Fresh haddock is a wonderfully lean white fish option for your baby! This recipe brings together several of the usual favorites for a tasty meal that can be served as a fine puree or coarsely mashed for older babies.
Age:30 weeks +
Time: | 10 mins |
Makes: | 1 1/2 cups |
Ingredients:
175g haddock fillet
1/2 leek
50g frozen sweetcorn
25g butter
1 and 1/2 flour
120ml of milk
1 egg yolk
50g grated cheese
Directions:
Place the trivet on the bottom of the Instant Pot inner pot and add 1 cup of water.
Place the haddock fillet in an ovenproof dish with a spot of butter and some lemon juice, place on the trivet.
In another glass dish or jar add the sweetcorn to the trivet.
Turn on the Instant Pot to “Steam” and select 5 minutes. When the timer ends, quick release by turning the steam release to the venting position allowing the steam to escape, the valve will then drop and the lid will unlock, press “Cancel”.

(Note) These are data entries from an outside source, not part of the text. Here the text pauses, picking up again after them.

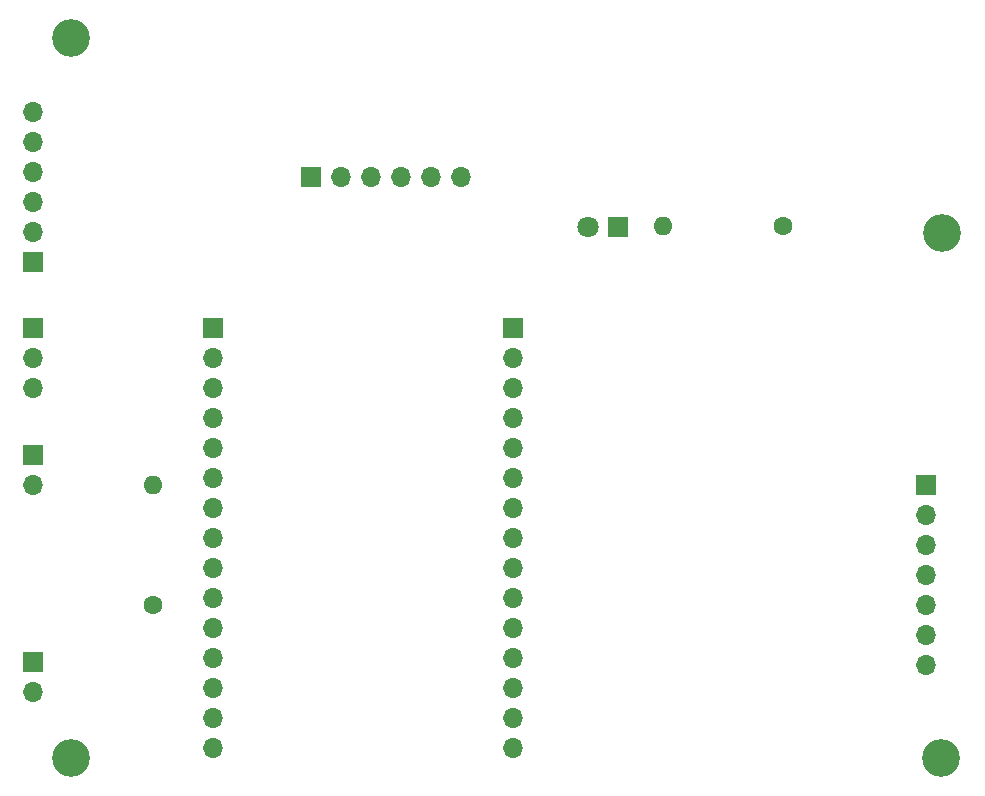
<source format=gbr>
%TF.GenerationSoftware,KiCad,Pcbnew,9.0.0*%
%TF.CreationDate,2025-03-28T21:12:20-05:00*%
%TF.ProjectId,ws-control-board,77732d63-6f6e-4747-926f-6c2d626f6172,rev?*%
%TF.SameCoordinates,Original*%
%TF.FileFunction,Soldermask,Top*%
%TF.FilePolarity,Negative*%
%FSLAX46Y46*%
G04 Gerber Fmt 4.6, Leading zero omitted, Abs format (unit mm)*
G04 Created by KiCad (PCBNEW 9.0.0) date 2025-03-28 21:12:20*
%MOMM*%
%LPD*%
G01*
G04 APERTURE LIST*
%ADD10O,1.700000X1.700000*%
%ADD11R,1.700000X1.700000*%
%ADD12C,3.200000*%
%ADD13C,1.600000*%
%ADD14O,1.600000X1.600000*%
%ADD15R,1.800000X1.800000*%
%ADD16C,1.800000*%
G04 APERTURE END LIST*
D10*
%TO.C,J4*%
X142875000Y-71060000D03*
X140335000Y-71060000D03*
X137795000Y-71060000D03*
X135255000Y-71060000D03*
X132715000Y-71060000D03*
D11*
X130175000Y-71060000D03*
%TD*%
%TO.C,J5*%
X106680000Y-78232000D03*
D10*
X106680000Y-75692000D03*
X106680000Y-73152000D03*
X106680000Y-70612000D03*
X106680000Y-68072000D03*
X106680000Y-65532000D03*
%TD*%
D11*
%TO.C,J3*%
X182245000Y-97155000D03*
D10*
X182245000Y-99695000D03*
X182245000Y-102235000D03*
X182245000Y-104775000D03*
X182245000Y-107315000D03*
X182245000Y-109855000D03*
X182245000Y-112395000D03*
%TD*%
D11*
%TO.C,J2*%
X121920000Y-83820000D03*
D10*
X121920000Y-86360000D03*
X121920000Y-88900000D03*
X121920000Y-91440000D03*
X121920000Y-93980000D03*
X121920000Y-96520000D03*
X121920000Y-99060000D03*
X121920000Y-101600000D03*
X121920000Y-104140000D03*
X121920000Y-106680000D03*
X121920000Y-109220000D03*
X121920000Y-111760000D03*
X121920000Y-114300000D03*
X121920000Y-116840000D03*
X121920000Y-119380000D03*
%TD*%
D11*
%TO.C,J1*%
X147320000Y-83820000D03*
D10*
X147320000Y-86360000D03*
X147320000Y-88900000D03*
X147320000Y-91440000D03*
X147320000Y-93980000D03*
X147320000Y-96520000D03*
X147320000Y-99060000D03*
X147320000Y-101600000D03*
X147320000Y-104140000D03*
X147320000Y-106680000D03*
X147320000Y-109220000D03*
X147320000Y-111760000D03*
X147320000Y-114300000D03*
X147320000Y-116840000D03*
X147320000Y-119380000D03*
%TD*%
D12*
%TO.C,H2*%
X109855000Y-59309000D03*
%TD*%
%TO.C,H3*%
X183642000Y-75819000D03*
%TD*%
D13*
%TO.C,R2*%
X116840000Y-107315000D03*
D14*
X116840000Y-97155000D03*
%TD*%
D11*
%TO.C,J8*%
X106680000Y-112141000D03*
D10*
X106680000Y-114681000D03*
%TD*%
D11*
%TO.C,J7*%
X106680000Y-94615000D03*
D10*
X106680000Y-97155000D03*
%TD*%
D11*
%TO.C,J6*%
X106680000Y-83820000D03*
D10*
X106680000Y-86360000D03*
X106680000Y-88900000D03*
%TD*%
D13*
%TO.C,R1*%
X170180000Y-75184000D03*
D14*
X160020000Y-75184000D03*
%TD*%
D12*
%TO.C,H4*%
X109855000Y-120269000D03*
%TD*%
D15*
%TO.C,D1*%
X156210000Y-75311000D03*
D16*
X153670000Y-75311000D03*
%TD*%
D12*
%TO.C,H1*%
X183515000Y-120269000D03*
%TD*%
M02*

</source>
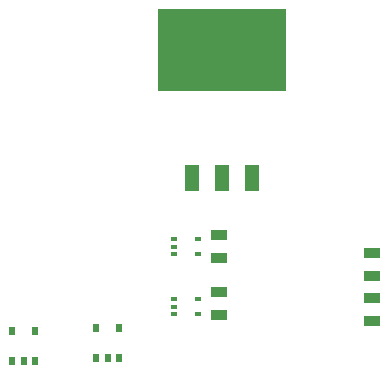
<source format=gtp>
G04 (created by PCBNEW (2012-nov-02)-testing) date Mon 04 Feb 2013 05:38:42 PM EST*
%MOIN*%
G04 Gerber Fmt 3.4, Leading zero omitted, Abs format*
%FSLAX34Y34*%
G01*
G70*
G90*
G04 APERTURE LIST*
%ADD10C,0.006*%
%ADD11R,0.045X0.09*%
%ADD12R,0.4252X0.2755*%
%ADD13R,0.02X0.03*%
%ADD14R,0.055X0.035*%
%ADD15R,0.02X0.012*%
G04 APERTURE END LIST*
G54D10*
G54D11*
X7000Y9000D03*
G54D12*
X8000Y13250D03*
G54D11*
X9000Y9000D03*
X8000Y9000D03*
G54D13*
X1025Y2900D03*
X1775Y2900D03*
X1025Y3900D03*
X1400Y2900D03*
X1775Y3900D03*
X3825Y3000D03*
X4575Y3000D03*
X3825Y4000D03*
X4200Y3000D03*
X4575Y4000D03*
G54D14*
X7900Y6325D03*
X7900Y7075D03*
X7900Y5175D03*
X7900Y4425D03*
X13000Y4975D03*
X13000Y4225D03*
X13000Y5725D03*
X13000Y6475D03*
G54D15*
X6400Y6950D03*
X6400Y6450D03*
X7200Y6950D03*
X6400Y6700D03*
X7200Y6450D03*
X6400Y4950D03*
X6400Y4450D03*
X7200Y4950D03*
X6400Y4700D03*
X7200Y4450D03*
M02*

</source>
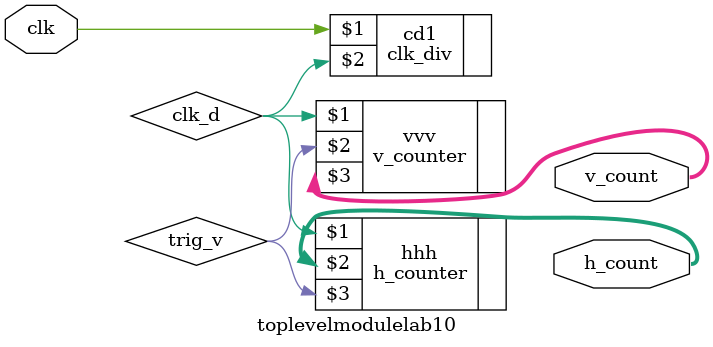
<source format=v>
module toplevelmodulelab10(clk, h_count, v_count);
    input clk;
    output [9:0] h_count;
    output [9:0] v_count;
    wire clk_d;
    wire trig_v;
    clk_div cd1(clk, clk_d);
    h_counter hhh(clk_d, h_count, trig_v);
    v_counter vvv(clk_d, trig_v, v_count);
endmodule
</source>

Clean and dry the inner pot and turn the Instant Pot on to “Saute”. Fry the sliced leek in butter until soft, remove the leeks and set aside.
Lower the temperature by pressing “Cancel” then “Saute” adjust to “Less”. Make the cheese sauce by melting the butter in the Instant Pot and stirring in the flour, cook for a few minutes then slowly add the milk and stir until it forms a smooth white sauce. Add the egg yolk and stir until cooked, remove from the heat and stir in the cheese until melted.
Flake the fish and vegetables and add them to the cheese sauce.